Requests to Apache Dremio data engine could take some time (< 60 seconds). When accessing dashboards on Superset, using DNS name with SSL, with proxy setup some dashboards parts (requests) are failing with the following error:

Proxy Error
The proxy server received an invalid response from an upstream server.
The proxy server could not handle the request
Reason: Error reading from remote server

Strangely, these errors can appear in a matter of seconds despite that default value for ProxyTimeout is quite high.

The problem doesn't occur if Superset is accessed by IP address.

Error message in apache2/error.log:

(20014) Internal error (specific information not available): [client 10.4.26.3:6969] AH01102: error reading status line from remote server localhost:8088, referer: ...

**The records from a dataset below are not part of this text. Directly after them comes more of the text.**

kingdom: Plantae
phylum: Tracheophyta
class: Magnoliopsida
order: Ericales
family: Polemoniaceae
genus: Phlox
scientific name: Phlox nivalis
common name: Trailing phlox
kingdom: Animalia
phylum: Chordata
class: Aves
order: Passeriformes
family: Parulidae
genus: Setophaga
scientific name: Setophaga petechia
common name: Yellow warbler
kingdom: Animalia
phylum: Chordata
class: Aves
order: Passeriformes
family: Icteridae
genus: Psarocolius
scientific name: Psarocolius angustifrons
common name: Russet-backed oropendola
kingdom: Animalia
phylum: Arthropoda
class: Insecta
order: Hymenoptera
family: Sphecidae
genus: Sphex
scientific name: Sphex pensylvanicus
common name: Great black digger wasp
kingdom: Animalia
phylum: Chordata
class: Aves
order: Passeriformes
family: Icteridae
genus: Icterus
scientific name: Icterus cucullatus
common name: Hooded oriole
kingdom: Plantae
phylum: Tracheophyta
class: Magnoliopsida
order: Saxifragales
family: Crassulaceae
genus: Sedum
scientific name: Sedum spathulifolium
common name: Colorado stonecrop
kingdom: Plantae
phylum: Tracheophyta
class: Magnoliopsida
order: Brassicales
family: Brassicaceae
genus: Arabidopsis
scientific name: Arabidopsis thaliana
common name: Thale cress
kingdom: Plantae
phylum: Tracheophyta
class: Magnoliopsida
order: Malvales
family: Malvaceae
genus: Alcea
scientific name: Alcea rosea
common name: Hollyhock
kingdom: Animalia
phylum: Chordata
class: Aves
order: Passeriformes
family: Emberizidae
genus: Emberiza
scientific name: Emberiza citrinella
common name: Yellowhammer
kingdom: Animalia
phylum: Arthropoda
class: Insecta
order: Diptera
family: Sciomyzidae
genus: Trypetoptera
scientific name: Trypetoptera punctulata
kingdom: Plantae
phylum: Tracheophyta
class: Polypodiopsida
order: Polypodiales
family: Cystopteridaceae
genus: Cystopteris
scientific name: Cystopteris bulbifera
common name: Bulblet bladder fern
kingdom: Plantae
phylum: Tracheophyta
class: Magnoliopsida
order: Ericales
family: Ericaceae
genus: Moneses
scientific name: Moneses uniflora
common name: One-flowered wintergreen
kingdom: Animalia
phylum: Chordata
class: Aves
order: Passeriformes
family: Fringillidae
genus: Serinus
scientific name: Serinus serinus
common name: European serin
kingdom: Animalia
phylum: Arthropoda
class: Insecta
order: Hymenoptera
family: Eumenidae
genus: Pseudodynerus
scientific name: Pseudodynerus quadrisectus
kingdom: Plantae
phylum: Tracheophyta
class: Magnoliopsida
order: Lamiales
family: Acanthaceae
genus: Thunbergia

What was tried to solve a problem

Problem can be with proxy server timeout or with Superset web server dropping some connections. My Apache2 config:

<VirtualHost *:443>
  ProxyPreserveHost On
  ProxyRequests Off
  ServerName dash.domain.com
  ServerAlias dash.domain.com

  SSLEngine on
  SSLCertificateFile /etc/ssl/private/cert.crt
  SSLCertificateChainFile /etc/ssl/certs/cert2.crt
  SSLCertificateKeyFile /etc/ssl/private/key.key

  ProxyPass / http://localhost:8088/ connectiontimeout=3600 timeout=3600
  ProxyPassReverse / http://localhost:8088/

  # things tried
  # SetEnv force-proxy-request-1.0 1
  # SetEnv proxy-nokeepalive 1
  # SetEnv proxy-initial-not-pooled 1
  # ProxyTimeout 3600
  # TimeOut 3600
</VirtualHost>

Things tested (and not working):

  1. Timeout and ProxyTimeout
  2. connectiontimeout and timeout (as seen above)
  3. Keepalive=On for ProxyPass
  4. different SetEnv
  5. superset_config.py -> ENABLE_PROXY_FIX, SUPERSET_WEBSERVER_TIMEOUT

In addition, similar proxy setup was build using nginx, error is similar to what is described here.

Any help or ideas would be appreciated. Thank you very much!

Useful information

Apache Superset version: 0.37.2

Apache Dremio version: 4.1.0

Apache2 server version: 2.4.29

EC2 instance type: t3.medium

OS version: Ubuntu 18.04


Solution

  • The problem was in dying gunicorn async workers. Too many requests were coming from the charts and workers were not able to handle them. Changing worker type from async to sync (default gunicorn type) solved the proxy problem.

    I still don't know why direct access by IP was not producing the 502 proxy error.

    Sorry for not including information about gunicorn in the question.

    P.S Recommended type of workers for Apache Superset from their docs is async, but, for my case, sync were the better solution. In theory, sync workers are slower compare to async (in Superset context).